◆ PROBLEM TO WORK ON: Copy out all of the data that follows, exactly as it appears.

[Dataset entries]
--------------------
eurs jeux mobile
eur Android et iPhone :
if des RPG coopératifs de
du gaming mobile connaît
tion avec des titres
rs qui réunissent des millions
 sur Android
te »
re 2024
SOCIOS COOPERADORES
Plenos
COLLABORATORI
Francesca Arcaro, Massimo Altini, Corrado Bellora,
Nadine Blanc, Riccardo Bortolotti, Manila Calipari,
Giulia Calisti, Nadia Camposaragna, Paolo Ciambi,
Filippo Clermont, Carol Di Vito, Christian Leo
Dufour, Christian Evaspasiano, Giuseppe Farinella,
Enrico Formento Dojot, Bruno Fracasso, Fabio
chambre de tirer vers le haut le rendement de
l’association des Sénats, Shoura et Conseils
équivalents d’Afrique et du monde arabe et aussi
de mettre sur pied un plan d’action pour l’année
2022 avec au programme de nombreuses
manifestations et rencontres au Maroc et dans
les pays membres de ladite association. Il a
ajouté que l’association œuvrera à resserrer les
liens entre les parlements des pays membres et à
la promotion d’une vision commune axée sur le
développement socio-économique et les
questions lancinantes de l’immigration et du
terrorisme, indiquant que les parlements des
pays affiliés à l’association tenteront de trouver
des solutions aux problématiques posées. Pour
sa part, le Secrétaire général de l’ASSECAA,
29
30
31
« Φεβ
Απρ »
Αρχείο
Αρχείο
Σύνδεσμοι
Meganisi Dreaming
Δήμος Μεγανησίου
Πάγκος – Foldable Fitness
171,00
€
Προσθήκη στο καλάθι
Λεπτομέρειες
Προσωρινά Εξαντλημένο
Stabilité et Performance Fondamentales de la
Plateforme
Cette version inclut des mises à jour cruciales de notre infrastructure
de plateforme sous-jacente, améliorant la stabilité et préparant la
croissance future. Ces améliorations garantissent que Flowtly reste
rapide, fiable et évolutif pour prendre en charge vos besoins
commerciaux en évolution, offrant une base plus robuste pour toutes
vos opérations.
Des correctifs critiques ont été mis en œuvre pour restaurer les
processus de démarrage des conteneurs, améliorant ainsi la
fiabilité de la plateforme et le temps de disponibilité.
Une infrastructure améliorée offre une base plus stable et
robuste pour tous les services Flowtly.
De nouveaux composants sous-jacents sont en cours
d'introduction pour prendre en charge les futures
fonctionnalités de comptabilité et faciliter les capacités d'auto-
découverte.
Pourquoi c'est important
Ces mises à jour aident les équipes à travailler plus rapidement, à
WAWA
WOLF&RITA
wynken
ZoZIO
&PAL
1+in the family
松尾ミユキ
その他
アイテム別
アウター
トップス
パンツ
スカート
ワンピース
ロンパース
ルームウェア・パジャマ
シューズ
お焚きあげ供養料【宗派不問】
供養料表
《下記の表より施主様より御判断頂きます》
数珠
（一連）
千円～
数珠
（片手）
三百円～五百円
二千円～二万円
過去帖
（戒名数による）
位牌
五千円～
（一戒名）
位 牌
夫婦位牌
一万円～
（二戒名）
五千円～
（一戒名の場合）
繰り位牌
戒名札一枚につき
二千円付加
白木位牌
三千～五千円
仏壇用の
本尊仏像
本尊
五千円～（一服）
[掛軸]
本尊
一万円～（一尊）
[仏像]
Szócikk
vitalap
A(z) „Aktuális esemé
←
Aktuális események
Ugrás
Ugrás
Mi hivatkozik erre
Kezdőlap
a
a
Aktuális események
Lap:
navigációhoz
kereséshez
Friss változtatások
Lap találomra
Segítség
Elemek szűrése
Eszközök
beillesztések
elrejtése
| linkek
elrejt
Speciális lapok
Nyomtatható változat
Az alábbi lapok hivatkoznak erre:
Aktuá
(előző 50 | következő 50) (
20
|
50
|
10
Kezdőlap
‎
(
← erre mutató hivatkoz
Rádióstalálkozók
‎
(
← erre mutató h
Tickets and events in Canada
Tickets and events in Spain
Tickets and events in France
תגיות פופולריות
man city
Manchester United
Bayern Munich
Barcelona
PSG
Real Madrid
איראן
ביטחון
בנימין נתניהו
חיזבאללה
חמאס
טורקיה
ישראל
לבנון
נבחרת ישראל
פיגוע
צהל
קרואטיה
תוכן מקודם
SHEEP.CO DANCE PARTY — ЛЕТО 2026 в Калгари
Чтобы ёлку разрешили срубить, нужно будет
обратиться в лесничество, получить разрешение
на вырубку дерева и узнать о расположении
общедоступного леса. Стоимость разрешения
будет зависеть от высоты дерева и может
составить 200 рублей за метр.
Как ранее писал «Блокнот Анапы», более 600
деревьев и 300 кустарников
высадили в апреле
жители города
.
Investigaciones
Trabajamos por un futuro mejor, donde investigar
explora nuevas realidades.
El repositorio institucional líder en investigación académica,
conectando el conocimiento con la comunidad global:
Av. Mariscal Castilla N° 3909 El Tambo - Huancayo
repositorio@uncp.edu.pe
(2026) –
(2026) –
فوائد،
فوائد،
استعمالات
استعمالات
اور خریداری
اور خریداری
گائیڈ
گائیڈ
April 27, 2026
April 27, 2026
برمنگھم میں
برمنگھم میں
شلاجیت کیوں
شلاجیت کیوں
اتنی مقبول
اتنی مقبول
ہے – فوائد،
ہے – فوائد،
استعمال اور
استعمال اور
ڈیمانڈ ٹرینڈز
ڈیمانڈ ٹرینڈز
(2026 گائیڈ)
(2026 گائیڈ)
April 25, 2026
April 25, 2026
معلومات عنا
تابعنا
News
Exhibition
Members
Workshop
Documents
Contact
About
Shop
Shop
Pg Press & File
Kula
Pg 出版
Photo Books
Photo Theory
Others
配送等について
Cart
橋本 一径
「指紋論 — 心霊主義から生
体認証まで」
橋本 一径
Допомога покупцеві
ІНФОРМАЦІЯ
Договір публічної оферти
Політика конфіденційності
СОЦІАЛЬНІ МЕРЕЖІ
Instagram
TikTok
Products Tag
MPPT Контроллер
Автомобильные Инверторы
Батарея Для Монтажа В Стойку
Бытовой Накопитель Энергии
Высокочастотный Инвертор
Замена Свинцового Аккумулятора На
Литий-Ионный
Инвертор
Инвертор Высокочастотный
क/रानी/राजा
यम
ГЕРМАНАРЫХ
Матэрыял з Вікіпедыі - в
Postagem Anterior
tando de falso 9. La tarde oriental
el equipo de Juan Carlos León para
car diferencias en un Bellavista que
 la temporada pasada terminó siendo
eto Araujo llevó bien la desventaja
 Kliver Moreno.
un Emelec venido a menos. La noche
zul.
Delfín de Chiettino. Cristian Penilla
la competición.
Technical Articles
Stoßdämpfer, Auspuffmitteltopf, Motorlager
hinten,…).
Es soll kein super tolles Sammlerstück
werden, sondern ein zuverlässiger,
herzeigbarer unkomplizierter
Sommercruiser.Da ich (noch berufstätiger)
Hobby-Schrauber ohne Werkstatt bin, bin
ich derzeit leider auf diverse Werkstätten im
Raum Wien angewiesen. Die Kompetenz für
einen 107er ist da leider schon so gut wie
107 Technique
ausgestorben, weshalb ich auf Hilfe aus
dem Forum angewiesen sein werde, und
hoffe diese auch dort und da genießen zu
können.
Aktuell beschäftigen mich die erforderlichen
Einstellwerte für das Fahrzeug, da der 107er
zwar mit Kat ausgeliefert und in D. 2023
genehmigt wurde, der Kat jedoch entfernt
--------------------
◆ RESULT OF THIS TASK:
eurs jeux mobile
eur Android et iPhone :
if des RPG coopératifs de
du gaming mobile connaît
tion avec des titres
rs qui réunissent des millions
 sur Android
te »
re 2024
SOCIOS COOPERADORES
Plenos
COLLABORATORI
Francesca Arcaro, Massimo Altini, Corrado Bellora,
Nadine Blanc, Riccardo Bortolotti, Manila Calipari,
Giulia Calisti, Nadia Camposaragna, Paolo Ciambi,
Filippo Clermont, Carol Di Vito, Christian Leo
Dufour, Christian Evaspasiano, Giuseppe Farinella,
Enrico Formento Dojot, Bruno Fracasso, Fabio
chambre de tirer vers le haut le rendement de
l’association des Sénats, Shoura et Conseils
équivalents d’Afrique et du monde arabe et aussi
de mettre sur pied un plan d’action pour l’année
2022 avec au programme de nombreuses
manifestations et rencontres au Maroc et dans
les pays membres de ladite association. Il a
ajouté que l’association œuvrera à resserrer les
liens entre les parlements des pays membres et à
la promotion d’une vision commune axée sur le
développement socio-économique et les
questions lancinantes de l’immigration et du
terrorisme, indiquant que les parlements des
pays affiliés à l’association tenteront de trouver
des solutions aux problématiques posées. Pour
sa part, le Secrétaire général de l’ASSECAA,
29
30
31
« Φεβ
Απρ »
Αρχείο
Αρχείο
Σύνδεσμοι
Meganisi Dreaming
Δήμος Μεγανησίου
Πάγκος – Foldable Fitness
171,00
€
Προσθήκη στο καλάθι
Λεπτομέρειες
Προσωρινά Εξαντλημένο
Stabilité et Performance Fondamentales de la
Plateforme
Cette version inclut des mises à jour cruciales de notre infrastructure
de plateforme sous-jacente, améliorant la stabilité et préparant la
croissance future. Ces améliorations garantissent que Flowtly reste
rapide, fiable et évolutif pour prendre en charge vos besoins
commerciaux en évolution, offrant une base plus robuste pour toutes
vos opérations.
Des correctifs critiques ont été mis en œuvre pour restaurer les
processus de démarrage des conteneurs, améliorant ainsi la
fiabilité de la plateforme et le temps de disponibilité.
Une infrastructure améliorée offre une base plus stable et
robuste pour tous les services Flowtly.
De nouveaux composants sous-jacents sont en cours
d'introduction pour prendre en charge les futures
fonctionnalités de comptabilité et faciliter les capacités d'auto-
découverte.
Pourquoi c'est important
Ces mises à jour aident les équipes à travailler plus rapidement, à
WAWA
WOLF&RITA
wynken
ZoZIO
&PAL
1+in the family
松尾ミユキ
その他
アイテム別
アウター
トップス
パンツ
スカート
ワンピース
ロンパース
ルームウェア・パジャマ
シューズ
お焚きあげ供養料【宗派不問】
供養料表
《下記の表より施主様より御判断頂きます》
数珠
（一連）
千円～
数珠
（片手）
三百円～五百円
二千円～二万円
過去帖
（戒名数による）
位牌
五千円～
（一戒名）
位 牌
夫婦位牌
一万円～
（二戒名）
五千円～
（一戒名の場合）
繰り位牌
戒名札一枚につき
二千円付加
白木位牌
三千～五千円
仏壇用の
本尊仏像
本尊
五千円～（一服）
[掛軸]
本尊
一万円～（一尊）
[仏像]
Szócikk
vitalap
A(z) „Aktuális esemé
←
Aktuális események
Ugrás
Ugrás
Mi hivatkozik erre
Kezdőlap
a
a
Aktuális események
Lap:
navigációhoz
kereséshez
Friss változtatások
Lap találomra
Segítség
Elemek szűrése
Eszközök
beillesztések
elrejtése
| linkek
elrejt
Speciális lapok
Nyomtatható változat
Az alábbi lapok hivatkoznak erre:
Aktuá
(előző 50 | következő 50) (
20
|
50
|
10
Kezdőlap
‎
(
← erre mutató hivatkoz
Rádióstalálkozók
‎
(
← erre mutató h
Tickets and events in Canada
Tickets and events in Spain
Tickets and events in France
תגיות פופולריות
man city
Manchester United
Bayern Munich
Barcelona
PSG
Real Madrid
איראן
ביטחון
בנימין נתניהו
חיזבאללה
חמאס
טורקיה
ישראל
לבנון
נבחרת ישראל
פיגוע
צהל
קרואטיה
תוכן מקודם
SHEEP.CO DANCE PARTY — ЛЕТО 2026 в Калгари
Чтобы ёлку разрешили срубить, нужно будет
обратиться в лесничество, получить разрешение
на вырубку дерева и узнать о расположении
общедоступного леса. Стоимость разрешения
будет зависеть от высоты дерева и может
составить 200 рублей за метр.
Как ранее писал «Блокнот Анапы», более 600
деревьев и 300 кустарников
высадили в апреле
жители города
.
Investigaciones
Trabajamos por un futuro mejor, donde investigar
explora nuevas realidades.
El repositorio institucional líder en investigación académica,
conectando el conocimiento con la comunidad global:
Av. Mariscal Castilla N° 3909 El Tambo - Huancayo
repositorio@uncp.edu.pe
(2026) –
(2026) –
فوائد،
فوائد،
استعمالات
استعمالات
اور خریداری
اور خریداری
گائیڈ
گائیڈ
April 27, 2026
April 27, 2026
برمنگھم میں
برمنگھم میں
شلاجیت کیوں
شلاجیت کیوں
اتنی مقبول
اتنی مقبول
ہے – فوائد،
ہے – فوائد،
استعمال اور
استعمال اور
ڈیمانڈ ٹرینڈز
ڈیمانڈ ٹرینڈز
(2026 گائیڈ)
(2026 گائیڈ)
April 25, 2026
April 25, 2026
معلومات عنا
تابعنا
News
Exhibition
Members
Workshop
Documents
Contact
About
Shop
Shop
Pg Press & File
Kula
Pg 出版
Photo Books
Photo Theory
Others
配送等について
Cart
橋本 一径
「指紋論 — 心霊主義から生
体認証まで」
橋本 一径
Допомога покупцеві
ІНФОРМАЦІЯ
Договір публічної оферти
Політика конфіденційності
СОЦІАЛЬНІ МЕРЕЖІ
Instagram
TikTok
Products Tag
MPPT Контроллер
Автомобильные Инверторы
Батарея Для Монтажа В Стойку
Бытовой Накопитель Энергии
Высокочастотный Инвертор
Замена Свинцового Аккумулятора На
Литий-Ионный
Инвертор
Инвертор Высокочастотный
क/रानी/राजा
यम
ГЕРМАНАРЫХ
Матэрыял з Вікіпедыі - в
Postagem Anterior
tando de falso 9. La tarde oriental
el equipo de Juan Carlos León para
car diferencias en un Bellavista que
 la temporada pasada terminó siendo
eto Araujo llevó bien la desventaja
 Kliver Moreno.
un Emelec venido a menos. La noche
zul.
Delfín de Chiettino. Cristian Penilla
la competición.
Technical Articles
Stoßdämpfer, Auspuffmitteltopf, Motorlager
hinten,…).
Es soll kein super tolles Sammlerstück
werden, sondern ein zuverlässiger,
herzeigbarer unkomplizierter
Sommercruiser.Da ich (noch berufstätiger)
Hobby-Schrauber ohne Werkstatt bin, bin
ich derzeit leider auf diverse Werkstätten im
Raum Wien angewiesen. Die Kompetenz für
einen 107er ist da leider schon so gut wie
107 Technique
ausgestorben, weshalb ich auf Hilfe aus
dem Forum angewiesen sein werde, und
hoffe diese auch dort und da genießen zu
können.
Aktuell beschäftigen mich die erforderlichen
Einstellwerte für das Fahrzeug, da der 107er
zwar mit Kat ausgeliefert und in D. 2023
genehmigt wurde, der Kat jedoch entfernt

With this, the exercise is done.